# Yosemite To Northern California Coast



## Excursions R Us (Jan 25, 2006)

Hello,
Many thanks to all for their invaluable tips. Here I go again......would anyone be able to tell me the best route for towing from Yosemite to the Northern California coast? My thoughts were along the 120 to the 580 through Livermore and oakland then north on the 101? 
Also, any recommendations for coastal camping in northern california. We are working our way up through the state parks of oregon before heading back to Ontario. THanks for any help.


----------



## mike (Dec 17, 2006)

When are u planning on going. We already have resvations at sequoia and are waiting to book yosemite. We are also planning a get together with some oregon outbackers if u are interested?


----------



## cabullydogs (Jul 12, 2008)

It appears that you have already chosen the most intelligent route already. Prior to I-580, you will have abrief stint on the 205. From US-101, it will be your choice to cut over to the coast early, or wait until the 101 takes you there. Some of the highways leading to the coast are a bit narrow with lots of turns. May not be the best choice for a longer trailer, or for those who have weak stomachs. (Some of my friends have lost their lunch on the trip to Mendocino, but not while I was driving....)


----------



## folsom_five (Jan 10, 2008)

120->205->580 is the way to go, but from there it will depend on where you want to camp next. I really love the Santa Cruz coast area, but that may be a little further South than you wanted to be. I think you mentioned in a previous post that you were planning on going into Sequoia, but what are your plans after that?
--Greg


----------



## Herbicidal (Aug 29, 2003)

Excursions R Us - that route should be fine. You would definately want to avoid 580 in the afternoon due to the *HUGE* commute crush. The Richmond-San Rafael bridge is a toll bridge (the direction you're going), so keep your wallet handy.









Regarding 101 and coastal camping. As you've probably seen, 101 doesn't really come to the coast until about the Eureka area.
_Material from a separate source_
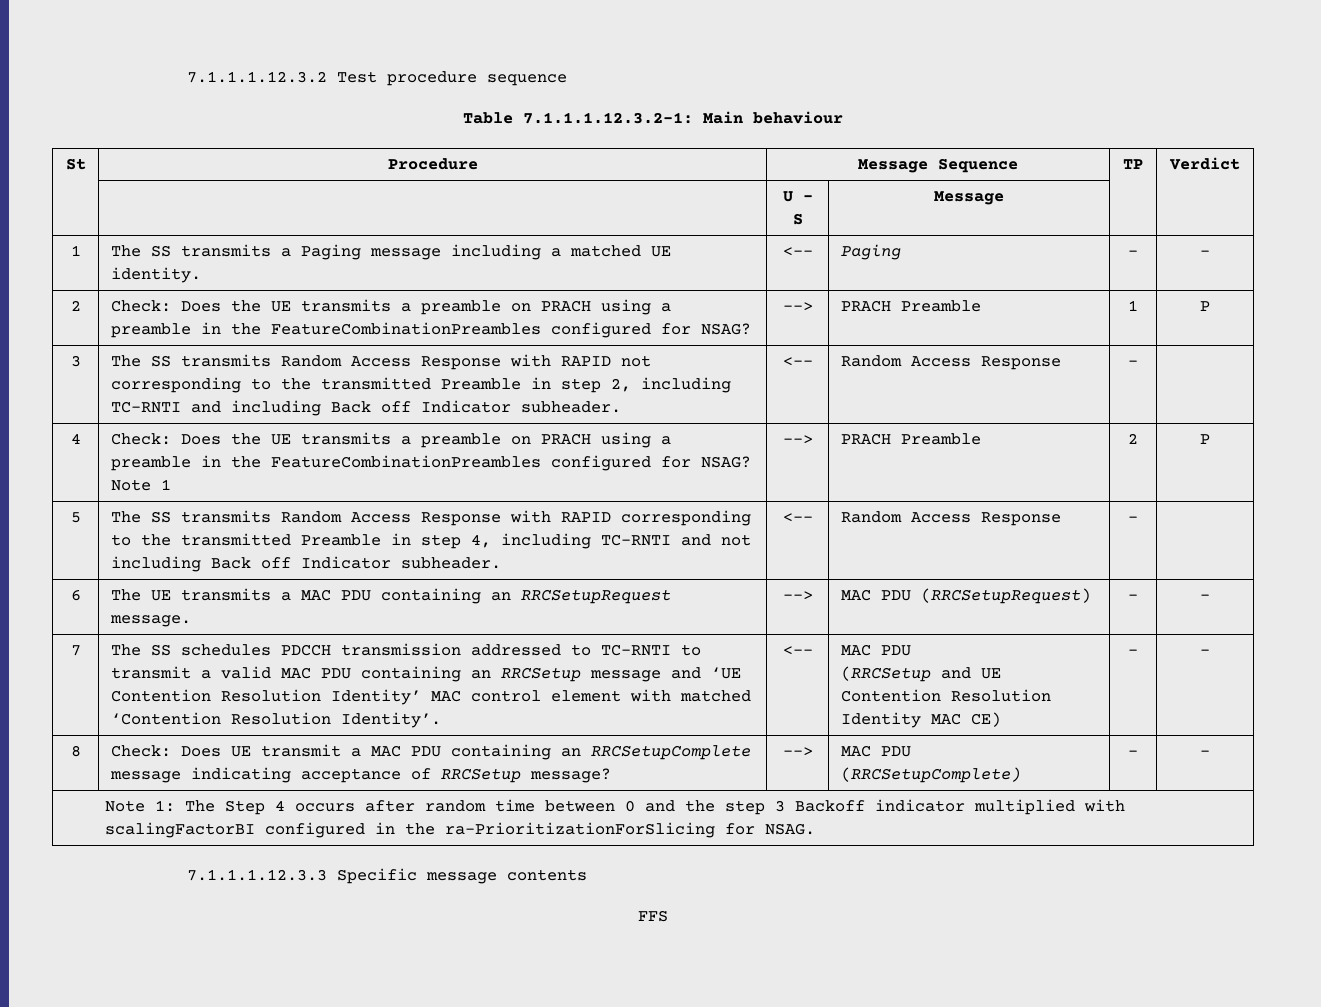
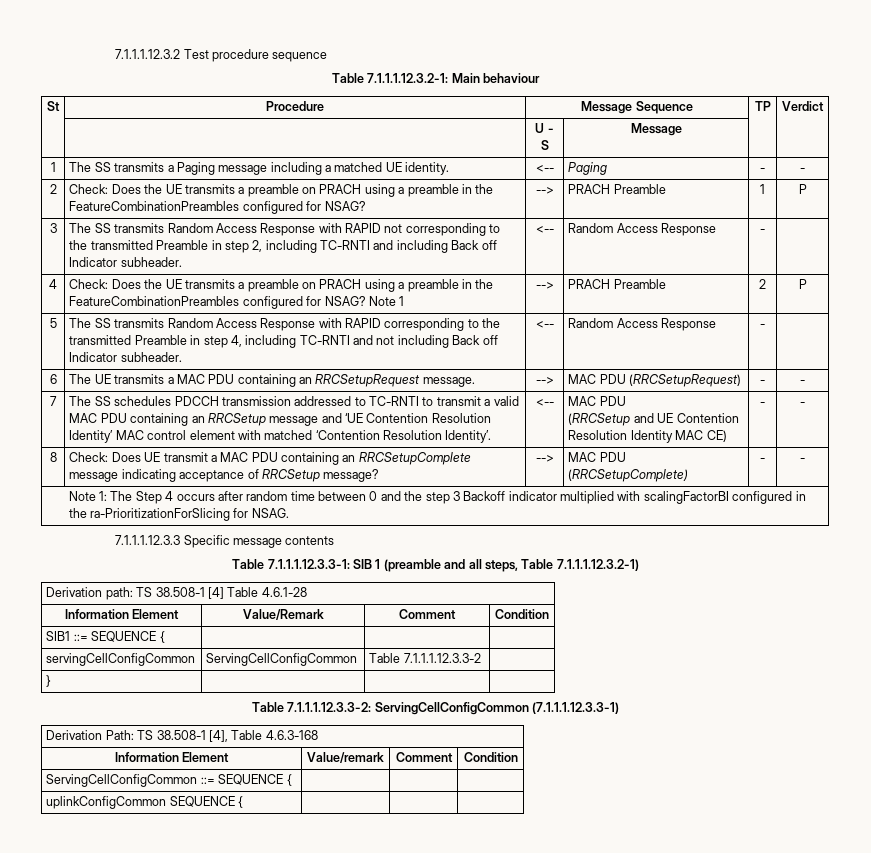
[638,910,668,922] FFS -> [232,559,639,572] [46,587,307,600] [64,609,180,619] [242,609,324,620] [399,609,456,619] [495,609,549,619] [46,631,165,643] [46,653,196,666] [206,653,358,666] [369,653,481,663] [46,675,52,687] [251,702,620,715] [46,730,318,742] [114,752,230,762] [307,752,384,763] [395,752,453,762] [463,752,518,762] [46,774,292,787] [46,796,244,809] Table 7.1.1.1.12.3.3-1: SIB 1 (preamble and all steps, Table 7.1.1.1.12.3.2-1) // Derivation path: TS 38.508-1 [4] Table 4.6.1-28 // Information Element | Value/Remark | Comment | Condition // SIB1 ::= SEQUENCE { | | | // servingCellConfigCommon | ServingCellConfigCommon | Table 7.1.1.1.12.3.3-2 | // } | | | // Table 7.1.1.1.12.3.3-2: ServingCellConfigCommon (7.1.1.1.12.3.3-1) // Derivation Path: TS 38.508-1 [4], Table 4.6.3-168 // Information Element | Value/remark | Comment | Condition // ServingCellConfigCommon ::= SEQUENCE { | | | // uplinkConfigCommon SEQUENCE { | | |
Are you wanting to find a place on the coast before Eureka? If so, this would involve cutting over the coastal mountain range to hwy 1, which is quite twisty. And, there are not many opportunities to do that. Possibilities are: (1) from hwy 101 to hwy 12 east to Sebastopol, then take the Bodega Hwy to hwy 1. (2) hwy 128 from just north of Cloverdale to hwy 1.

Honestly, I would not recommend going any farther north on hwy 1 than Ft. Bragg. If you are on the coast at the point, take hwy 20 back to hwy 101 and continue north.


----------



## Excursions R Us (Jan 25, 2006)

Herbicidal said:


> Excursions R Us - that route should be fine. You would definately want to avoid 580 in the afternoon due to the *HUGE* commute crush. The Richmond-San Rafael bridge is a toll bridge (the direction you're going), so keep your wallet handy.
> 
> 
> 
> ...


Thanks. We will be camping on the coast in San Diego and Newport beach as well as through Oregon so I think it would be best to stay on the 101 to Eureka How long is the drive from Yosemite to say Eureka? Are there any recommended campgrounds from Eureka to Crescent City? Thanks.


----------



## Herbicidal (Aug 29, 2003)

According to Google maps, Yosemite to Eureka is about 450 miles via the route we all seem to agree upon. I would strongly suggest breaking that drive up into two days. Santa Rosa is about 1/2 way and I'm sure you could find a place in that area for a brief overnighter. Maybe even stay in a motel for a night. From Santa Rosa to Eureka is about 216 miles.

For camping reservations in California, check out this link. Reserve America is what CA uses. Some options between Eureka and Crescent City are (if you stay with state parks):

Trinidad State Beach
Patricks Point State Park
Del Norte Coast Redwoods State Park
Jedediah Smith State Park

After Crescent City, you head into Oregon. I would do some searches on those parks to ensure they can accomodate your size rig.


----------